About this exercise
Copy every line of the data below without any change.

[Records from a data source]
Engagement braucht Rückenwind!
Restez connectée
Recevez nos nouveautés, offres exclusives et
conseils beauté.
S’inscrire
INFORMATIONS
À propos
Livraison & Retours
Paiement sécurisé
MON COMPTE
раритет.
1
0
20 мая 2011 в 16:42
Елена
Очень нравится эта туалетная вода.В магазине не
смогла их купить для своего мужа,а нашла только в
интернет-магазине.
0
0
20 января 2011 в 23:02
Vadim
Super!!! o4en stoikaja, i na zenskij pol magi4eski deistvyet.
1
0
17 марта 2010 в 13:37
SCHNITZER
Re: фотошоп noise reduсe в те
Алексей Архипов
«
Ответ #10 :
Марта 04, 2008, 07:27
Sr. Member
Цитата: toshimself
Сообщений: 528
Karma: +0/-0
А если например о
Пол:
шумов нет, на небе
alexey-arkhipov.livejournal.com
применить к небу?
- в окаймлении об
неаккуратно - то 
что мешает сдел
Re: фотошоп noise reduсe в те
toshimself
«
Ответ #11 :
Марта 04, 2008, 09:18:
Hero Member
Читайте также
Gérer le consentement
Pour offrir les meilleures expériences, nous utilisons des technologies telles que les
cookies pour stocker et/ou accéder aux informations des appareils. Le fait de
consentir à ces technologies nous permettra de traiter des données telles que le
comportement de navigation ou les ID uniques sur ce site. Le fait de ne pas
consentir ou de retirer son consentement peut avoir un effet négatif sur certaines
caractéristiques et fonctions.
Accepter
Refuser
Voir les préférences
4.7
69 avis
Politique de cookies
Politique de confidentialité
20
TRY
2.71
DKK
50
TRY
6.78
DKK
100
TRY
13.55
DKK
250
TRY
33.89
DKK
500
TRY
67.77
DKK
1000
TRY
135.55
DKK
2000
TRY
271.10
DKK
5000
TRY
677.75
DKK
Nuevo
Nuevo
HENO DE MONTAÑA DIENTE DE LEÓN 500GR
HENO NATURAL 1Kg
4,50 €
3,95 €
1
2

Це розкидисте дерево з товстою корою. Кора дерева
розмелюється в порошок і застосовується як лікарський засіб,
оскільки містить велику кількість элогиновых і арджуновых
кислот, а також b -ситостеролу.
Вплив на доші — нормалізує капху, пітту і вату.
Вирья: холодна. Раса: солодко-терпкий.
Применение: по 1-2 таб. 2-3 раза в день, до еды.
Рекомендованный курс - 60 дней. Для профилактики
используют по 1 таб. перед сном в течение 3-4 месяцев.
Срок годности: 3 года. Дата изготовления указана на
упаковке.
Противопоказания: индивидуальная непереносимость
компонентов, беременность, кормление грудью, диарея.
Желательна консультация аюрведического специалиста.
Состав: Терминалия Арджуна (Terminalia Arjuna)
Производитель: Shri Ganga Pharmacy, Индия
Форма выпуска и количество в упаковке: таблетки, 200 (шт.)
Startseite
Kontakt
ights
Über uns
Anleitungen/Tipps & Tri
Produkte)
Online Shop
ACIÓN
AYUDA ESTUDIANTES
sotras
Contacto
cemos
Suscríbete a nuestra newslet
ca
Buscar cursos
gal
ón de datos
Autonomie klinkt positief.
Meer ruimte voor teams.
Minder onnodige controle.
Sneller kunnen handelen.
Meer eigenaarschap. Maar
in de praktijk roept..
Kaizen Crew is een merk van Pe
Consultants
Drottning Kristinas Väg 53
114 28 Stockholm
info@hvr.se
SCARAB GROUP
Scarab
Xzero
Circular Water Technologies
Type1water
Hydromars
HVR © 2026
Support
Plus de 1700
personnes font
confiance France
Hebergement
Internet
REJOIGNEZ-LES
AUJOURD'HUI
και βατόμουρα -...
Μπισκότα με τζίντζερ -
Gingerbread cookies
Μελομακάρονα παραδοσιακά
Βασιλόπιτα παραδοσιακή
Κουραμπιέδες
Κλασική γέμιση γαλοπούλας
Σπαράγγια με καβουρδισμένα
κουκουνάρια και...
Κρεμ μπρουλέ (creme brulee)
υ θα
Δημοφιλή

Result of this exercise
Engagement braucht Rückenwind!
Restez connectée
Recevez nos nouveautés, offres exclusives et
conseils beauté.
S’inscrire
INFORMATIONS
À propos
Livraison & Retours
Paiement sécurisé
MON COMPTE
раритет.
1
0
20 мая 2011 в 16:42
Елена
Очень нравится эта туалетная вода.В магазине не
смогла их купить для своего мужа,а нашла только в
интернет-магазине.
0
0
20 января 2011 в 23:02
Vadim
Super!!! o4en stoikaja, i na zenskij pol magi4eski deistvyet.
1
0
17 марта 2010 в 13:37
SCHNITZER
Re: фотошоп noise reduсe в те
Алексей Архипов
«
Ответ #10 :
Марта 04, 2008, 07:27
Sr. Member
Цитата: toshimself
Сообщений: 528
Karma: +0/-0
А если например о
Пол:
шумов нет, на небе
alexey-arkhipov.livejournal.com
применить к небу?
- в окаймлении об
неаккуратно - то 
что мешает сдел
Re: фотошоп noise reduсe в те
toshimself
«
Ответ #11 :
Марта 04, 2008, 09:18:
Hero Member
Читайте также
Gérer le consentement
Pour offrir les meilleures expériences, nous utilisons des technologies telles que les
cookies pour stocker et/ou accéder aux informations des appareils. Le fait de
consentir à ces technologies nous permettra de traiter des données telles que le
comportement de navigation ou les ID uniques sur ce site. Le fait de ne pas
consentir ou de retirer son consentement peut avoir un effet négatif sur certaines
caractéristiques et fonctions.
Accepter
Refuser
Voir les préférences
4.7
69 avis
Politique de cookies
Politique de confidentialité
20
TRY
2.71
DKK
50
TRY
6.78
DKK
100
TRY
13.55
DKK
250
TRY
33.89
DKK
500
TRY
67.77
DKK
1000
TRY
135.55
DKK
2000
TRY
271.10
DKK
5000
TRY
677.75
DKK
Nuevo
Nuevo
HENO DE MONTAÑA DIENTE DE LEÓN 500GR
HENO NATURAL 1Kg
4,50 €
3,95 €
1
2

Це розкидисте дерево з товстою корою. Кора дерева
розмелюється в порошок і застосовується як лікарський засіб,
оскільки містить велику кількість элогиновых і арджуновых
кислот, а також b -ситостеролу.
Вплив на доші — нормалізує капху, пітту і вату.
Вирья: холодна. Раса: солодко-терпкий.
Применение: по 1-2 таб. 2-3 раза в день, до еды.
Рекомендованный курс - 60 дней. Для профилактики
используют по 1 таб. перед сном в течение 3-4 месяцев.
Срок годности: 3 года. Дата изготовления указана на
упаковке.
Противопоказания: индивидуальная непереносимость
компонентов, беременность, кормление грудью, диарея.
Желательна консультация аюрведического специалиста.
Состав: Терминалия Арджуна (Terminalia Arjuna)
Производитель: Shri Ganga Pharmacy, Индия
Форма выпуска и количество в упаковке: таблетки, 200 (шт.)
Startseite
Kontakt
ights
Über uns
Anleitungen/Tipps & Tri
Produkte)
Online Shop
ACIÓN
AYUDA ESTUDIANTES
sotras
Contacto
cemos
Suscríbete a nuestra newslet
ca
Buscar cursos
gal
ón de datos
Autonomie klinkt positief.
Meer ruimte voor teams.
Minder onnodige controle.
Sneller kunnen handelen.
Meer eigenaarschap. Maar
in de praktijk roept..
Kaizen Crew is een merk van Pe
Consultants
Drottning Kristinas Väg 53
114 28 Stockholm
info@hvr.se
SCARAB GROUP
Scarab
Xzero
Circular Water Technologies
Type1water
Hydromars
HVR © 2026
Support
Plus de 1700
personnes font
confiance France
Hebergement
Internet
REJOIGNEZ-LES
AUJOURD'HUI
και βατόμουρα -...
Μπισκότα με τζίντζερ -
Gingerbread cookies
Μελομακάρονα παραδοσιακά
Βασιλόπιτα παραδοσιακή
Κουραμπιέδες
Κλασική γέμιση γαλοπούλας
Σπαράγγια με καβουρδισμένα
κουκουνάρια και...
Κρεμ μπρουλέ (creme brulee)
υ θα
Δημοφιλή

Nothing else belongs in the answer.